Republicans in these states hold these views despite Obama’s own public profession of Christian faith and the fact that there’s no credible evidence that he’s a Muslim. And yet this belief persists. Why?

It’s impossible to know without doing more research and in-depth interviews. But my hunch is that there are several factors at play.

One of them is the belief of some Republicans that because Obama is a political liberal, he cannot be a Christian. I strongly dissent from this view, but there are those who believe the only “good” Christian is a conservative one; that faith in Jesus translates into a high score from the American Conservative Union. Another reason undoubtedly has to do with Obama’s family history (his father and step-father were Muslim) and his middle name. A third reason may have to do with the durability of Internet conspiracies. We live in an age in which people can find sources of support for virtually any view they hold, including elaborate conspiracy theories. And of course one cannot discount simple ignorance as a factor.

But there’s something deeper and more disturbing going on, I think. We live in a political culture that is so polarized that for some people, the worst thing that is said about one’s political opponent is assumed to be true. Being a Muslim shouldn’t automatically disqualify a person from being a president, of course; but for many people who (absurdly) assume that being a person of the Muslim faith and being a jihadist are interchangeable, it is.

Like the birth certificate issue, the claim that Obama is a Muslim [read: terrorist sympathizer] is a pernicious effort by some to discredit and disqualify him. It focuses on make-believe charges at the expense of real policy disagreements. But in some respects it’s even worse than the birth certificate issue, because it attempts to divide us on explicitly religious grounds, something that America at its best has always avoided.

I served a president who was at the center of crazy left-wing conspiracies. Ben Smith, then of Politico, reported: “More than half of Democrats, according to a neutral survey, said they believed Bush was complicit in the 9/11 terror attacks.” They asserted this not because there was a shred of evidence to support it but because they wanted to believe the worst they could about a president they had come to hate.

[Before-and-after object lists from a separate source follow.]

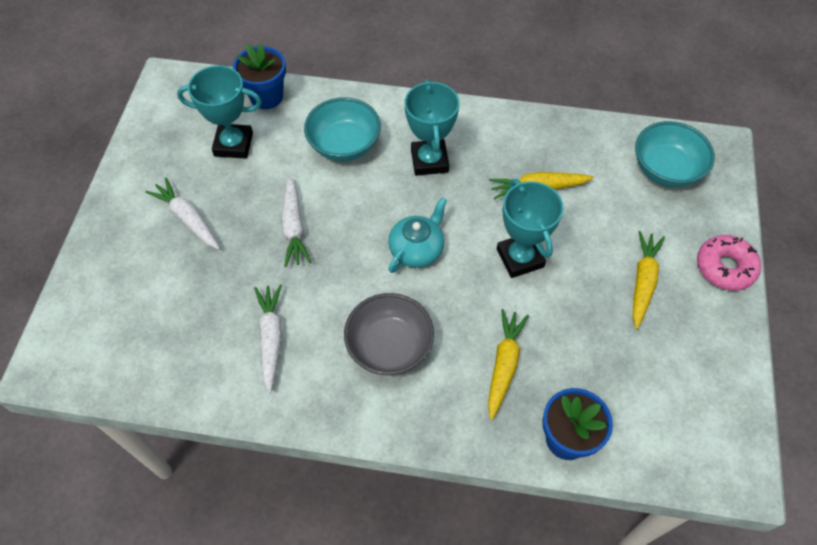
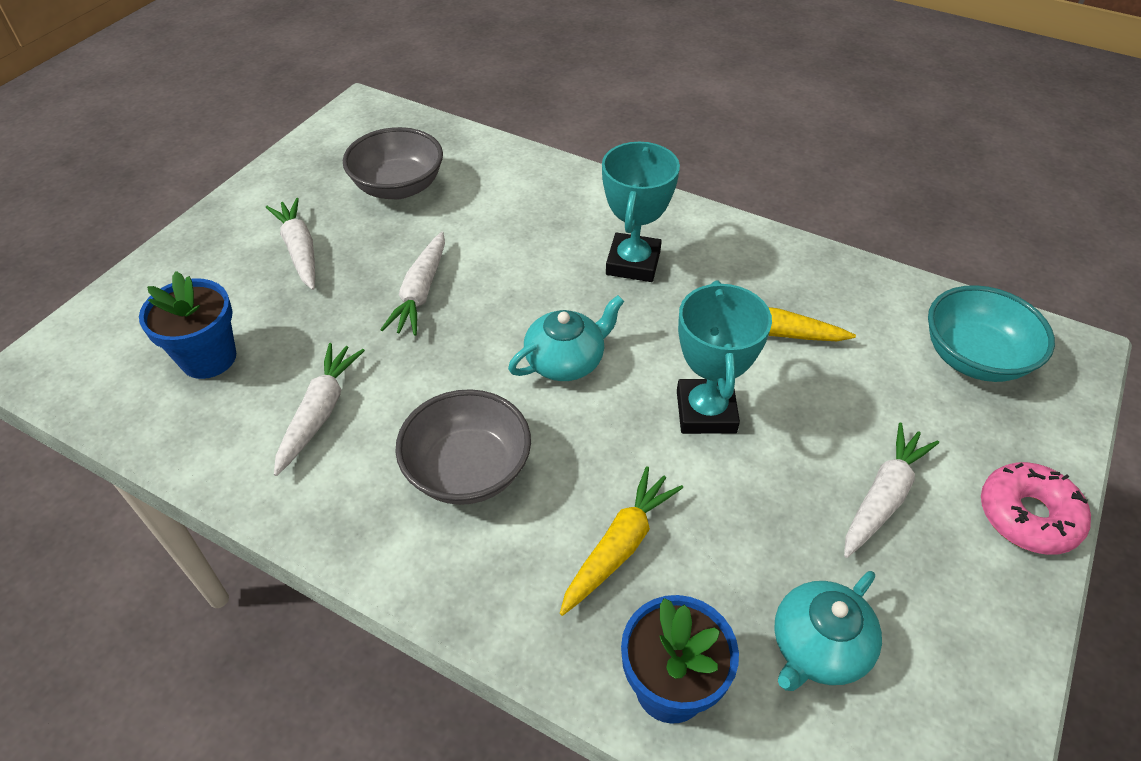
camera: 20 degrees right, 10 degrees down
(233, 144) = (398, 187): turquoise trophy -> grey bowl
(266, 96) = (465, 148): blue flower pot -> blue flower pot (208, 358)
(344, 145) = (532, 219): turquoise bowl -> none
(637, 387) = (818, 647): none -> turquoise teapot
(643, 282) = (883, 497): yellow carrot -> white carrot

Those on the right shouldn’t replicate a similar tactic when it comes to President Obama. The GOP presidential candidates, if and when they’re asked about it, should do everything they reasonably can to discredit this belief which is, in some places at least, widespread. There are right ways and wrong ways to win elections – and Obama should not lose this election, or even a single vote, based on the false claim that he’s a Muslim.